Supreme Court Justice Ruth Bader Ginsburg died Friday, stoking Democratic panic and leaving an open seat less than two months before Election Day.

According to a release, the ads will run in Colorado, Iowa, Maine, North Carolina, Utah and Washington D.C. Unsurprisingly, those states cover many vulnerable Republicans who are in neck-and-neck races and who may have the most to lose politically from joining in the confirmation effort — think Sens. Cory Gardner (R-CO), Joni Ernst (R-IA) and Thom Tillis (R-NC). They also include Sens. Mitt Romney (R-UT) and Susan Collins (R-ME) who some Democrats are holding out hope will block the confirmation process altogether.

The Judicial Crisis Network spent millions on ad buys supporting the nominations of Justices Brett Kavanaugh and Neil Gorsuch as well.

Trump said that he will unveil his nominee late this week, though White House Press Secretary Kayleigh McEnany said it could be announced as early as Tuesday.

Trump has announced that he will pick a woman to be his nominee, and much early buzz is swirling around Amy Coney Barrett, a 7th Circuit Court of Appeals judge from Indiana.

Based on the record-breaking influx of donations to Democratic fundraising platform ActBlue, Democrats are responding strongly to Ginsburg’s death, which left McConnell free to enable a 6-3 conservative majority on the Court, which could potentially endure for decades. Democrats are trapped in the Senate minority, leaving them limited tools to stop Republicans from sprinting through the confirmation before a potential President Joe Biden could hypothetically take over.

McConnell wasted little time in shrugging off accusations of hypocrisy and showing that he has no qualms about breaking his own excuse of proximity to the election that he used to thinly cover the power play of blocking President Barack Obama’s nominee, Merrick Garland, from the bench in 2016.

“Americans reelected our majority in 2016 and expanded it in 2018 because we pledged to work with President Trump and support his agenda, particularly his outstanding appointments to the federal judiciary,” McConnell said in a statement. “Once again, we will keep our promise.”

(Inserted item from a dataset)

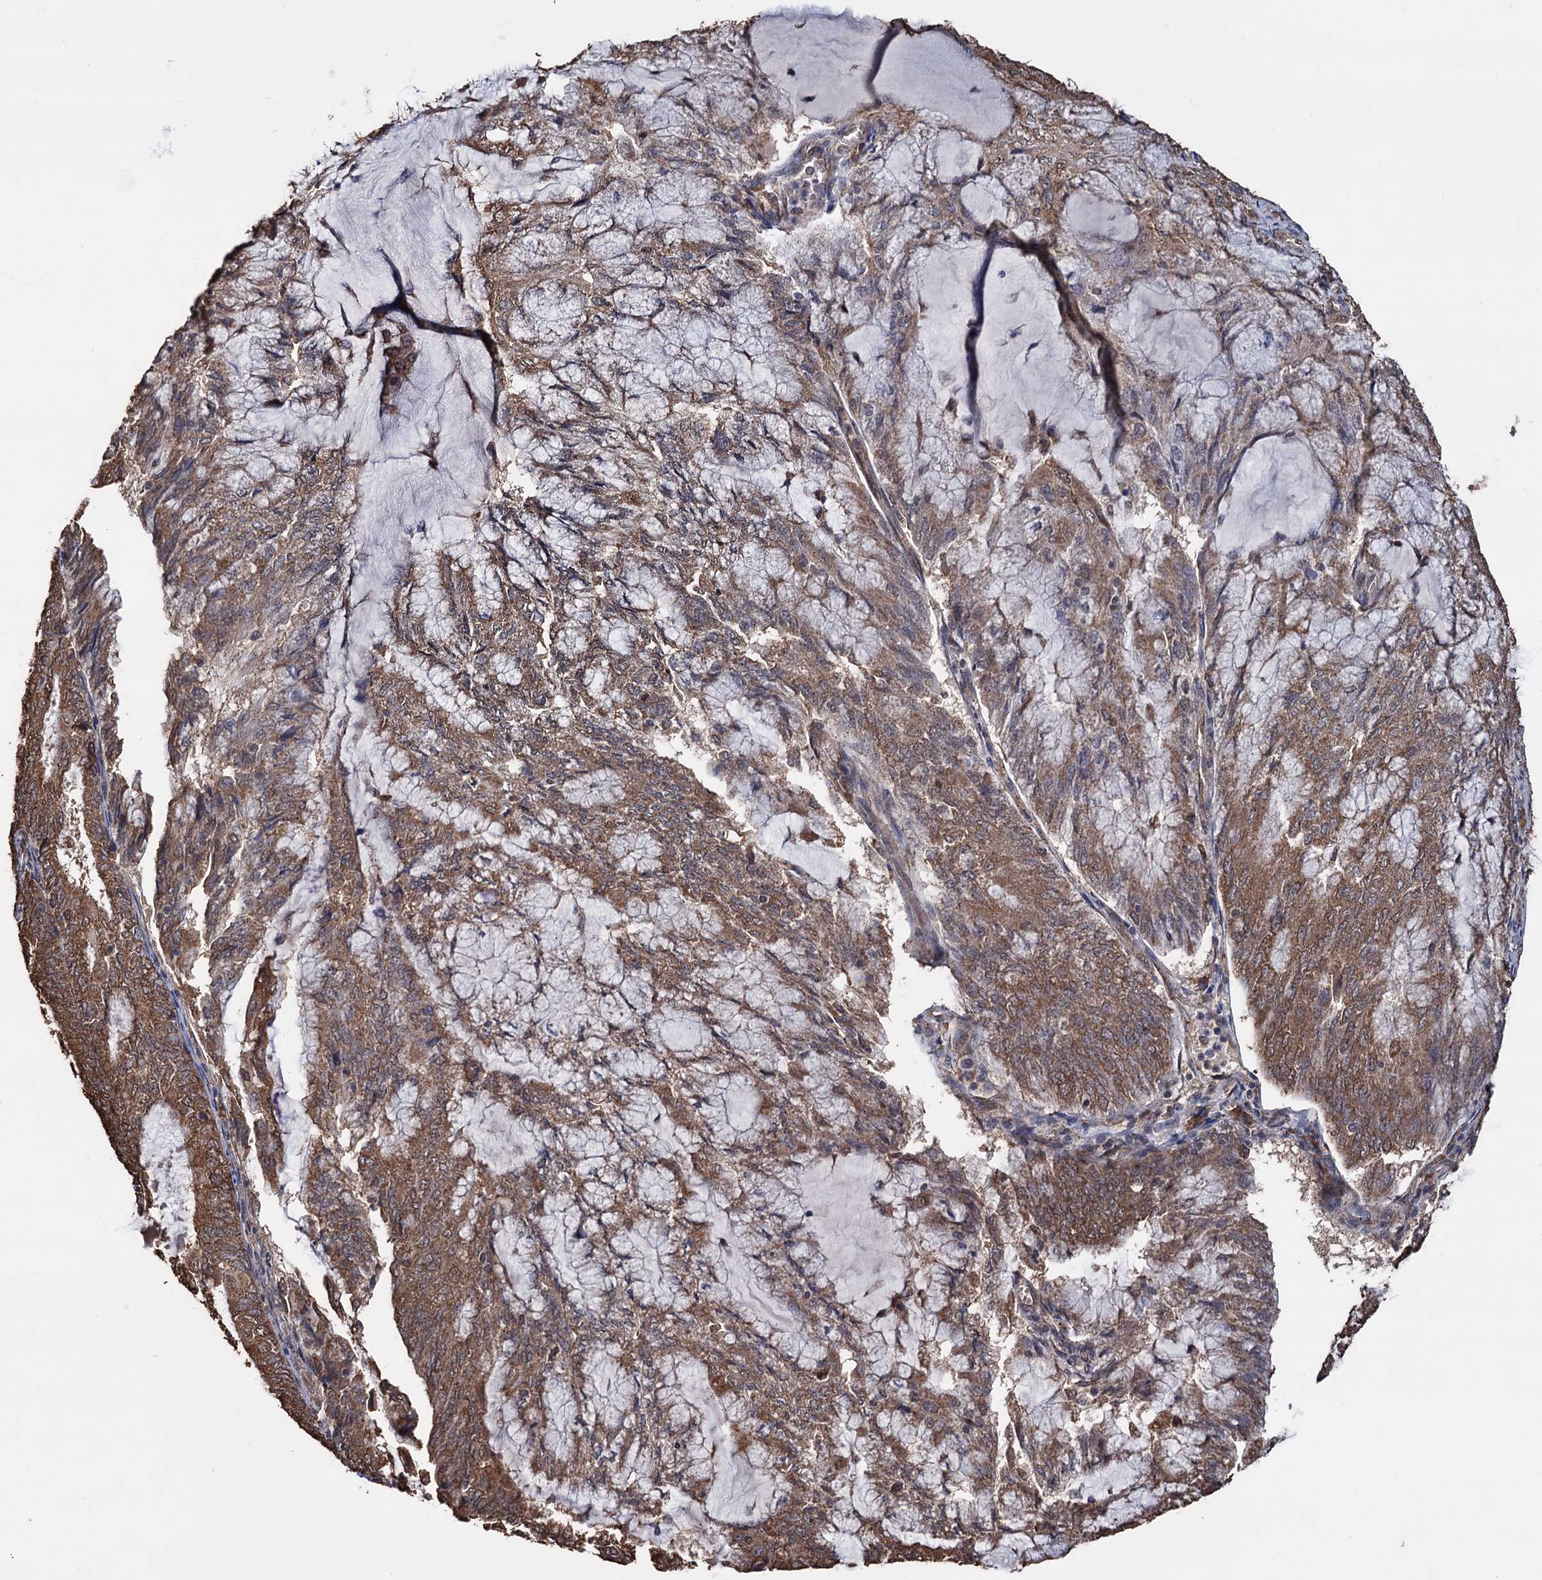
{"staining": {"intensity": "moderate", "quantity": ">75%", "location": "cytoplasmic/membranous"}, "tissue": "endometrial cancer", "cell_type": "Tumor cells", "image_type": "cancer", "snomed": [{"axis": "morphology", "description": "Adenocarcinoma, NOS"}, {"axis": "topography", "description": "Endometrium"}], "caption": "Immunohistochemistry of adenocarcinoma (endometrial) reveals medium levels of moderate cytoplasmic/membranous staining in approximately >75% of tumor cells. (DAB IHC, brown staining for protein, blue staining for nuclei).", "gene": "TBC1D12", "patient": {"sex": "female", "age": 81}}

Some are suggesting that Democrats’ only remedy would be to add seats to the Supreme Court in the case of a Biden win, a move taken in the 19th century and floated in the 1930s that would help balance out the conservative power. Democratic leadership is considering the tactic.

“We basically have kept options open,” Senate Minority Whip Dick Durbin (D-IL) told CNN. “We’d rather see this go through the regular process that Senator McConnell announced four years ago and that all of the Republicans stepped forward and said that we believe in this approach: We don’t fill vacancies on the Supreme Court in the last year of a president’s term.”